Storing a log of key-value pairs in a CSV-like format, indexed with an in-memory hashmap.
- This approach is useful in workloads where there are a lot of writes, but there are not too many distinct keys—you have a large number of writes per key, but it’s feasible to keep all keys in memory.
- In this approach, we only ever append to a file.
- to avoid eventually running out of space, it is good to break the log into segments of certain size.

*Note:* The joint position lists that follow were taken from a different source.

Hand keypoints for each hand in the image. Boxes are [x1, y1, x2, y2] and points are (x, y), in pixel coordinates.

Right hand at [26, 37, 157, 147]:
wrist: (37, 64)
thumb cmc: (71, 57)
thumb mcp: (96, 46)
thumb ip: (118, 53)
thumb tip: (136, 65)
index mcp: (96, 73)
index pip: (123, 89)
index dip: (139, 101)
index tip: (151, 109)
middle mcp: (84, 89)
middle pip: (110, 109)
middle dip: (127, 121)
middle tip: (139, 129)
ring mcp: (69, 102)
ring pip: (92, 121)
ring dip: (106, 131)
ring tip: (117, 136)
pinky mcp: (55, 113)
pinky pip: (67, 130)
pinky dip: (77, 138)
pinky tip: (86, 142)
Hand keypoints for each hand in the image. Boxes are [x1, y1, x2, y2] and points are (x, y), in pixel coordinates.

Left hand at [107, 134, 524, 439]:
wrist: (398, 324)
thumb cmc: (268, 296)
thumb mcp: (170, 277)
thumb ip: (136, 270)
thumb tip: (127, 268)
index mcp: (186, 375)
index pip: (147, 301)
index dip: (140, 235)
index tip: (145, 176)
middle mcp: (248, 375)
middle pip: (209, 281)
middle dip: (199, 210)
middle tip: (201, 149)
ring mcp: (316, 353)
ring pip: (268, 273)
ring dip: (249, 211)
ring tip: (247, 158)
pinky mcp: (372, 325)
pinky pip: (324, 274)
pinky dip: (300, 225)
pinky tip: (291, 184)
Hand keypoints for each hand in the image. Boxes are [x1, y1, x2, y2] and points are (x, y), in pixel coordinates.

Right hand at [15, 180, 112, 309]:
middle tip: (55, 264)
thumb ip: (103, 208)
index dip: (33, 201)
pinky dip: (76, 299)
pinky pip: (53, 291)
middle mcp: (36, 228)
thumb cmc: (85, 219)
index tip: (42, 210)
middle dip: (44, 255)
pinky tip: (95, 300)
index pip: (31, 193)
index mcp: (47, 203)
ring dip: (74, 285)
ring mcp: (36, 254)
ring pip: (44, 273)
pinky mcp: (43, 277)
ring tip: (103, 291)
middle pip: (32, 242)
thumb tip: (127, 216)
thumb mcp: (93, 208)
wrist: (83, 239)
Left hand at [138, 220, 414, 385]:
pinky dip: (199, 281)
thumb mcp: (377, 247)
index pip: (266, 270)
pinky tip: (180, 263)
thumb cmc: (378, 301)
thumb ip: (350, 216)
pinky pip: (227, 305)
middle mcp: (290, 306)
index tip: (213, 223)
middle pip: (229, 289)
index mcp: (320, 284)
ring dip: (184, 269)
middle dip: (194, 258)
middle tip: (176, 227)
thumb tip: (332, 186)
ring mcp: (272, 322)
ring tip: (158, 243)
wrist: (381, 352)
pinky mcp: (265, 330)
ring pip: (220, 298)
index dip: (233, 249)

- We can then perform compaction on these segments, as illustrated in below image
Compaction of a key-value update log (counting the number of times each cat video was played), retaining only the most recent value for each key.
- The merging and compaction of frozen segments can be done in a background thread, and while it is going on, we can still continue to serve read and write requests as normal, using the old segment files.
- File format - CSV is not the best format for a log. It’s faster and simpler to use a binary format that first encodes the length of a string in bytes, followed by the raw string (without need for escaping).
- Deleting records - If you want to delete a key and its associated value, you have to append a special deletion record to the data file (sometimes called a tombstone). When log segments are merged, the tombstone tells the merging process to discard any previous values for the deleted key.
- Crash recovery - If the database is restarted, the in-memory hash maps are lost. In principle, you can restore each segment’s hash map by reading the entire segment file
- Partially written records - The database may crash at any time, including halfway through appending a record to the log. Bitcask files include checksums, allowing such corrupted parts of the log to be detected and ignored.
Concurrency control - As writes are appended to the log in a strictly sequential order, a common implementation choice is to have only one writer thread. Data file segments are append-only and otherwise immutable, so they can be read concurrently by multiple threads.
Advantages
- Appending and segment merging are sequential write operations, which are generally much faster than random writes,
- Concurrency and crash recovery are much simpler if segment files are appendonly or immutable.
- Merging old segments avoids the problem of data files getting fragmented over time.
Drawbacks
- The hash table must fit in memory, so if you have a very large number of keys, you’re out of luck.
- Range queries are not efficient. For example, you cannot easily scan over all keys between kitty00000 and kitty99999—you’d have to look up each key individually in the hash maps.